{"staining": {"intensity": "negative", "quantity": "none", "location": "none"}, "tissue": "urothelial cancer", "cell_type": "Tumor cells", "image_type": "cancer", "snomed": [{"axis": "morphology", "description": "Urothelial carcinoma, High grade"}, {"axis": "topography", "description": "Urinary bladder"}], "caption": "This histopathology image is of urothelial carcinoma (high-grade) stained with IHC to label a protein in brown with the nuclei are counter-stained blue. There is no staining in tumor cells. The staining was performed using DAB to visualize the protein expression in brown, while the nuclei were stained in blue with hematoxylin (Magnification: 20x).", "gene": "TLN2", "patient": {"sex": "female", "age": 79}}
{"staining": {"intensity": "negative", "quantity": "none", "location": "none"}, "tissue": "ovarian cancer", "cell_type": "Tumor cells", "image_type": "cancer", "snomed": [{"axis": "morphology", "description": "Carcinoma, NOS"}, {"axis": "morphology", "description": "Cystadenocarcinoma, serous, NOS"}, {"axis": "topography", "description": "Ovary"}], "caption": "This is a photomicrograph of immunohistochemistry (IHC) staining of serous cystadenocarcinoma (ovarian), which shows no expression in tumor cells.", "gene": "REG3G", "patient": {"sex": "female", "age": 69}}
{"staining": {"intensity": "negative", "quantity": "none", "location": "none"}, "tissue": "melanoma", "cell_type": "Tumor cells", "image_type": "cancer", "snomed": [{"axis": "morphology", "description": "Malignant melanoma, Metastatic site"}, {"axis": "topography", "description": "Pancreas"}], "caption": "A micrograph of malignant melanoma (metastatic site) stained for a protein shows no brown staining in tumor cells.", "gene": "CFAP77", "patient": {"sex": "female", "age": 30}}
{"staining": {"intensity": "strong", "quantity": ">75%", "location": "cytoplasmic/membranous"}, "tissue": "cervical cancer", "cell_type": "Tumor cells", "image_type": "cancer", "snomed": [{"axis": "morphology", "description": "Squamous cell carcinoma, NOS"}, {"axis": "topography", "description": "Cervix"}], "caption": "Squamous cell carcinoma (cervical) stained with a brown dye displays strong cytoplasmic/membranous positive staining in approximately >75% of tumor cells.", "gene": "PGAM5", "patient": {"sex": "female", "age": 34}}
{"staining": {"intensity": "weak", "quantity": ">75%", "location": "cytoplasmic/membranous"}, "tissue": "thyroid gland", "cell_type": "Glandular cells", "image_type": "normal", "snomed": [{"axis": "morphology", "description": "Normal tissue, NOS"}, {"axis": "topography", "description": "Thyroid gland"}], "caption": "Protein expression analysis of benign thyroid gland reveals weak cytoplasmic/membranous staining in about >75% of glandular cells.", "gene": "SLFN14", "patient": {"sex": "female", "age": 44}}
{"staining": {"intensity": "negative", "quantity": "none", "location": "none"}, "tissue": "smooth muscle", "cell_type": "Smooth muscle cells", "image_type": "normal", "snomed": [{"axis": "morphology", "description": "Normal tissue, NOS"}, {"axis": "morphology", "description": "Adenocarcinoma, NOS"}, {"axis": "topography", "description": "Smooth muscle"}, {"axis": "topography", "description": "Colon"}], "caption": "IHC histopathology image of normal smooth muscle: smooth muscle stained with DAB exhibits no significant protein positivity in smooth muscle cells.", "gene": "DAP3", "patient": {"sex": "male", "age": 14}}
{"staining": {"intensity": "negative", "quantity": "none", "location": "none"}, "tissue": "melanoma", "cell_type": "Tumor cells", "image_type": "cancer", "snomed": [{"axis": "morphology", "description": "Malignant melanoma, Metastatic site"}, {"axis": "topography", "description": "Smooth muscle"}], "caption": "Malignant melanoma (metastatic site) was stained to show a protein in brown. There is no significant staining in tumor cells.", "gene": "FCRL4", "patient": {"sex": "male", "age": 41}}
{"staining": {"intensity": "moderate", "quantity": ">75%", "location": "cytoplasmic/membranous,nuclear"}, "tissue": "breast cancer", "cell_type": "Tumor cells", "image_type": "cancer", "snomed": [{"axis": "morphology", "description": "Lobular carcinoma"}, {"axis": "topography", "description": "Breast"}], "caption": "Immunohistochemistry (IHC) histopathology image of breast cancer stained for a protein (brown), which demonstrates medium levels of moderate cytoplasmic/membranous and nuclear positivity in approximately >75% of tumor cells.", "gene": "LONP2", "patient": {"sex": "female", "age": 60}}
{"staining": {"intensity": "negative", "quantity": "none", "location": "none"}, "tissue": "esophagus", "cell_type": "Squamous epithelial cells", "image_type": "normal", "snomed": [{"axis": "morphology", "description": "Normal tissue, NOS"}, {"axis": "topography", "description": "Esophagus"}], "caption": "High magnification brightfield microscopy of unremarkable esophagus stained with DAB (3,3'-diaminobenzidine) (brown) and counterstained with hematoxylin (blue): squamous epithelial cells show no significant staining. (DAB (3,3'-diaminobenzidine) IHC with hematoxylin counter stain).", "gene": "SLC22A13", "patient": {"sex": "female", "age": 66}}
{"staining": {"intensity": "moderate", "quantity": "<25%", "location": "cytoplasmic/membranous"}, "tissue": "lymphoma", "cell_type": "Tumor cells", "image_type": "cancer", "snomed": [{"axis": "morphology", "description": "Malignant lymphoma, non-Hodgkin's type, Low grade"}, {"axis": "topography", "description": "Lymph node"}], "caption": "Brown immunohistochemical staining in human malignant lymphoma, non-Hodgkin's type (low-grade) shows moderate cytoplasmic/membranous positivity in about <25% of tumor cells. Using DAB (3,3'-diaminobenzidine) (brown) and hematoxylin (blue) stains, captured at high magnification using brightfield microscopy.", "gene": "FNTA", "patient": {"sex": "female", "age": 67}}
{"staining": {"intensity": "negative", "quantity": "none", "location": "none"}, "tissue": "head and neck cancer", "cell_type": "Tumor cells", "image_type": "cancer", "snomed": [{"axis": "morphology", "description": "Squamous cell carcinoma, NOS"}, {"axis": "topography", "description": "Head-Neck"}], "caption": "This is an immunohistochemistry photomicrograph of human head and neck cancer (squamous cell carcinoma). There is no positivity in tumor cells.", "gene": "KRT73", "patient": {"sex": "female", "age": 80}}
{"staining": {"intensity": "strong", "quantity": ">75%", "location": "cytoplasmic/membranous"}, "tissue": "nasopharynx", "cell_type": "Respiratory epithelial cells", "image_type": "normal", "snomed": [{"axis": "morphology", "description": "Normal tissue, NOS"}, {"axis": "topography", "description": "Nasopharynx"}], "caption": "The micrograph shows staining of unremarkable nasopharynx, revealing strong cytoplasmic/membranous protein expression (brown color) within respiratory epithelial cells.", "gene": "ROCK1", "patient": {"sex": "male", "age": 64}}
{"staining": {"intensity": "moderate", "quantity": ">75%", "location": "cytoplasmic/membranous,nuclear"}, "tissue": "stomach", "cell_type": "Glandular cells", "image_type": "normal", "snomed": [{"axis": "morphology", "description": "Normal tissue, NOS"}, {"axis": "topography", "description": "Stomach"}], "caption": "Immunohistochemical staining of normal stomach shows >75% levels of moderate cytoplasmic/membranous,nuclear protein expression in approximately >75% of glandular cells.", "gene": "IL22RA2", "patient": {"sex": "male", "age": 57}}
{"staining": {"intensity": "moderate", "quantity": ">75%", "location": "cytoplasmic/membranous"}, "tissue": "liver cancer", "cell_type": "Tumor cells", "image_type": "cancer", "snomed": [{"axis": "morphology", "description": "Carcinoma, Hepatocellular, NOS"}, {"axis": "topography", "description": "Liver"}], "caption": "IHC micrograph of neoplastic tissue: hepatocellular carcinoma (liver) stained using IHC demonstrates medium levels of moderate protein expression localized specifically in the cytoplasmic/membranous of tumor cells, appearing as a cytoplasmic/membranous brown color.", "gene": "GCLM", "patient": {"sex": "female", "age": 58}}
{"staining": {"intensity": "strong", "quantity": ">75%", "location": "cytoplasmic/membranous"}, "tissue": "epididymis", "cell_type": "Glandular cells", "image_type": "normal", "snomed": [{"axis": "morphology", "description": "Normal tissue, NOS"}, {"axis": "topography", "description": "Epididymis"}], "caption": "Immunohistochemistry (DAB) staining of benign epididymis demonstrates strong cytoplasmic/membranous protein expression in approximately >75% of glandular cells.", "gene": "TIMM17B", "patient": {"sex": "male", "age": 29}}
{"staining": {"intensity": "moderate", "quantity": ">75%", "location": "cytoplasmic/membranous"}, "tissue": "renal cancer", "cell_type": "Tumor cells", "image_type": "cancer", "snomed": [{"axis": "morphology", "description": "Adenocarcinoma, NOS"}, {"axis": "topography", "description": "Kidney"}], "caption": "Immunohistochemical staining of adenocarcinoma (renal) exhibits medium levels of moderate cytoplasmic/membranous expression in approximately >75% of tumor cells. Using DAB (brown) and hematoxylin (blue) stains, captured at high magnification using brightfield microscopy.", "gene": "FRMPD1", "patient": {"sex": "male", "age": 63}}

WHAT YOU WILL DO: Report each line in the data above that holds the word "muscle" by copying it.

COMPLETED TASK:
{"staining": {"intensity": "negative", "quantity": "none", "location": "none"}, "tissue": "smooth muscle", "cell_type": "Smooth muscle cells", "image_type": "normal", "snomed": [{"axis": "morphology", "description": "Normal tissue, NOS"}, {"axis": "morphology", "description": "Adenocarcinoma, NOS"}, {"axis": "topography", "description": "Smooth muscle"}, {"axis": "topography", "description": "Colon"}], "caption": "IHC histopathology image of normal smooth muscle: smooth muscle stained with DAB exhibits no significant protein positivity in smooth muscle cells.", "gene": "DAP3", "patient": {"sex": "male", "age": 14}}
{"staining": {"intensity": "negative", "quantity": "none", "location": "none"}, "tissue": "melanoma", "cell_type": "Tumor cells", "image_type": "cancer", "snomed": [{"axis": "morphology", "description": "Malignant melanoma, Metastatic site"}, {"axis": "topography", "description": "Smooth muscle"}], "caption": "Malignant melanoma (metastatic site) was stained to show a protein in brown. There is no significant staining in tumor cells.", "gene": "FCRL4", "patient": {"sex": "male", "age": 41}}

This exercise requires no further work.